Checking Subscriber Compliance
A subscribed node is in compliance with a configuration if the settings for the node match those assigned to the configuration in ArcSight Management Center.
The configuration listed in the managing ArcSight Management Center is considered the baseline copy of the configuration.
For example, you create an SMTP configuration in ArcSight Management Center named Sample SMTP Configuration, with these values assigned:
-
Primary SMTP Server: Mailserver1
-
Secondary SMTP Server: Mailserver2
-
Outgoing Email Address: admin@example.com
A node would be in compliance with this configuration if the values for its primary and secondary SMTP servers, and outgoing email address, matched the values in Sample SMTP Configuration.

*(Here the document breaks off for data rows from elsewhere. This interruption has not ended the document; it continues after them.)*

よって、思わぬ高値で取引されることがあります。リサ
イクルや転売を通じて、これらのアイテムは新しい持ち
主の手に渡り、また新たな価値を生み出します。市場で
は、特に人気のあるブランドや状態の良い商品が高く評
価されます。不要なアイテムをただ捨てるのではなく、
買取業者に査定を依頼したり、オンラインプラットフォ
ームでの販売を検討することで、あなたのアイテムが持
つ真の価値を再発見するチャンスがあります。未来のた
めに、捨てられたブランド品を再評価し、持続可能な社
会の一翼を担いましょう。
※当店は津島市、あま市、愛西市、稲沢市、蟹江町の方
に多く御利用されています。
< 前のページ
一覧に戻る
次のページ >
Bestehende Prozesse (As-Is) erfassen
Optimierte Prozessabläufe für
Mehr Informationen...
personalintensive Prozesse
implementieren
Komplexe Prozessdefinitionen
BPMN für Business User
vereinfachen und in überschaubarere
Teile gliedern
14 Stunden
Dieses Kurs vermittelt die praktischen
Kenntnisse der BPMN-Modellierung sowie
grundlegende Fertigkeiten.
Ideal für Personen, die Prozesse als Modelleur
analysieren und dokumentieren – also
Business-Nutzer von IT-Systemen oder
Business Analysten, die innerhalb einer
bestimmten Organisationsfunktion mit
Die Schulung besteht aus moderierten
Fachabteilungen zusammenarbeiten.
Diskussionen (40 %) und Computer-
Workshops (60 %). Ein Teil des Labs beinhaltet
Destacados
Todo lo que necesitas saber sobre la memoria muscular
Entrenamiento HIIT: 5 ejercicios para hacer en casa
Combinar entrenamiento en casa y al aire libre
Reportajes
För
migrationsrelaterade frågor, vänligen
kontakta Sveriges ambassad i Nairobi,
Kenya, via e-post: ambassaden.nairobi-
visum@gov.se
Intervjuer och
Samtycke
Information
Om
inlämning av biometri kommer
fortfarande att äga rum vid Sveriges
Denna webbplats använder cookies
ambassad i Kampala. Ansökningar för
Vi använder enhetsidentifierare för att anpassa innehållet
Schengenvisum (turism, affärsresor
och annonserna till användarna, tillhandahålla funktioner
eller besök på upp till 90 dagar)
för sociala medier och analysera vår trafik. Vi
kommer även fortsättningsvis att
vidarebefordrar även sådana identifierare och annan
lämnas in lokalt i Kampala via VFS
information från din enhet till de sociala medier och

If any one of these values were different (for example, if a node had a primary SMTP Server of CorporateMail1) the node would be out of compliance.
You can manually check the compliance of all subscribers to a configuration.
To manually check subscriber compliance for a configuration:
-
Click Configuration Management > Subscriber Configurations > All Configurations.
Tip: To filter for a specific subscriber configuration type, select the desired configuration type from the Subscriber Configurations sub-menu.
-
In the Configurations table, select the configuration to be checked for compliance.
-
Click Check Compliance. All subscribers to the selected configuration are checked for compliance.
-
On the Configurations table, the Compliance column shows the aggregated compliance of all subscribers.
-
On the Subscribers tab for the configuration:
-
The Last Compliance Check column is updated to show the most recent check.
Automatic compliance checks will run every 12 hours. So this will be the date and time of the latest automatic check. -
The Compliance column indicates the individual compliance of each node.